A favorite, dramatic moment for me is the attack on Tony Stark’s home. This is a defining symbolic moment as Tony’s Malibu Barbie dream home and all his toys fall into the sea, portraying the end of his life as an object of materialism and the collapse of his comfort zone. Slowly he is stripped down to nothing, from the loss of his home to his surprise crash landing in Tennessee far, far away. Jarvis malfunctions and he, too, is gone temporarily, leaving Tony without his trusty computer to guide him through turmoil. He has nothing to rely on but himself and the clothes on his back. As he tells Pepper, “I just stole a pancho from a wooden Indian.” It gets that bad.
He develops a relationship with a smart, manipulative little boy not unlike himself in the town of Rose Hill, TN. This boy helps him through his quest for answers and also his struggle with anxiety attacks.

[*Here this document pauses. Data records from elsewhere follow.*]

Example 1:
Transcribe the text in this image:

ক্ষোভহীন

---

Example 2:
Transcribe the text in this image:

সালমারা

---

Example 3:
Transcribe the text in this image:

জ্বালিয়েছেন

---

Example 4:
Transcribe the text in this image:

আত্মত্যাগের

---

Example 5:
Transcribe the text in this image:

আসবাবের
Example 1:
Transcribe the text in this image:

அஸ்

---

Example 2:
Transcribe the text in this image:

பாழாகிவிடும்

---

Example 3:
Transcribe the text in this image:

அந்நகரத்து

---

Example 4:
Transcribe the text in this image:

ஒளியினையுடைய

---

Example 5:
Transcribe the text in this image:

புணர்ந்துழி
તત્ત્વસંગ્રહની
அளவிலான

As children do, he gives him a very innocent, wide-eyed piece of advice… “Why don’t you just build something?” The kid reminds him that he is Tony Stark, and he doesn’t need all that junk, and all those toys or even his suits to do great things. This brings him to that realization of what’s inside of him being more important than the things and materials he has. Tony does just as the boy suggests and using items from the hardware store and his innovative imagination he takes down the security of the Mandarin's lair without once stepping into a suit.

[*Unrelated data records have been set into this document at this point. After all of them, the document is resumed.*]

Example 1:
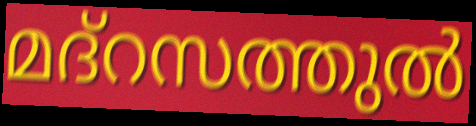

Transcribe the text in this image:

മദ്റസത്തുൽ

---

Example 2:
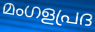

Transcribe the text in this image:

മംഗളപ്രദ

At the end of Iron Man 3, Tony comes to terms with the truth about his time thus far in the suit. It was in part a distraction, in other ways it was a way to control his fear by making bigger and better toys with the notion that they will help keep Pepper, and the rest of the world, safe. But he ends with saying that his suits were a “cocoon” and my heart lifted in that moment because Shane Black (the director) nailed it. You can see how throughout his story it was a cocoon. A cocoon is the net of new life, but you cannot come out of it without a great struggle beforehand, and nothing can assist you, lest you die to quickly. The struggle, the birth, is how you are transformed.

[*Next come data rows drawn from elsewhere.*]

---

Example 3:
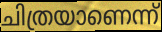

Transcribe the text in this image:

ചിത്രയാണെന്ന്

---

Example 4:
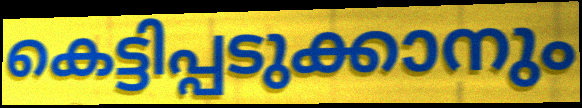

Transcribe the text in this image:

കെട്ടിപ്പടുക്കാനും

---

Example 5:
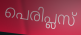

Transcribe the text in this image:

പെരിപ്ലസ്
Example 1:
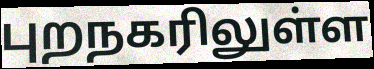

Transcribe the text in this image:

புறநகரிலுள்ள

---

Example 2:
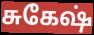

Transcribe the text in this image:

சுகேஷ்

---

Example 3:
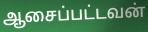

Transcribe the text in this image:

ஆசைப்பட்டவன்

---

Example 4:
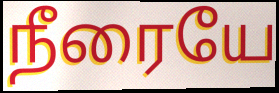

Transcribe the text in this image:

நீரையே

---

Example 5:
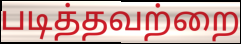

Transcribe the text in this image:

படித்தவற்றை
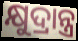
କ୍ଷୁଦ୍ରାନ୍ତ୍ର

The heart of all the Iron Man films is Pepperony (Sorry, I couldn’t resist!) Tony’s relationship with his steady, loyal Pepper Potts. These two are one of my favorite couples in all fictiondom. From the very beginning they have a chemistry and love that doesn’t always have to be spelled out for people; it’s obvious in all its subtleties. What I love so much about Pepper Potts is that she is a determined woman who works hard, but she doesn’t sacrifice her femininity to do so. She has a nurturing, sweet spirit but she also knows how to lead and it’s very inspiring. The two are match-made-in-heaven compliments of each other and possess a balance in strengths and weaknesses.
For years Pepper has fought for Tony and with him. My favorite moment of the Iron Man 3 was the amazing ending scene when Tony has Jarvis initiate the “Clean Slate Protocol," in which he blows up all his suits. Its all for Pepper, and to start fresh with her. He doesn’t choose his need for material things, or his fear that leads him to believe he needs those things, he chooses her. Like Fourth of July all the suits shoot light across the sky as Tony pulls her close and kisses her. Perfect.
The Iron Man films are by no means flawless or groundbreaking, but they aren’t supposed to be. They are there to tell the story of Tony Stark, and at that they fully succeed. From his cocoon he emerges imperfect, but victorious none the less. All hail the man in a can!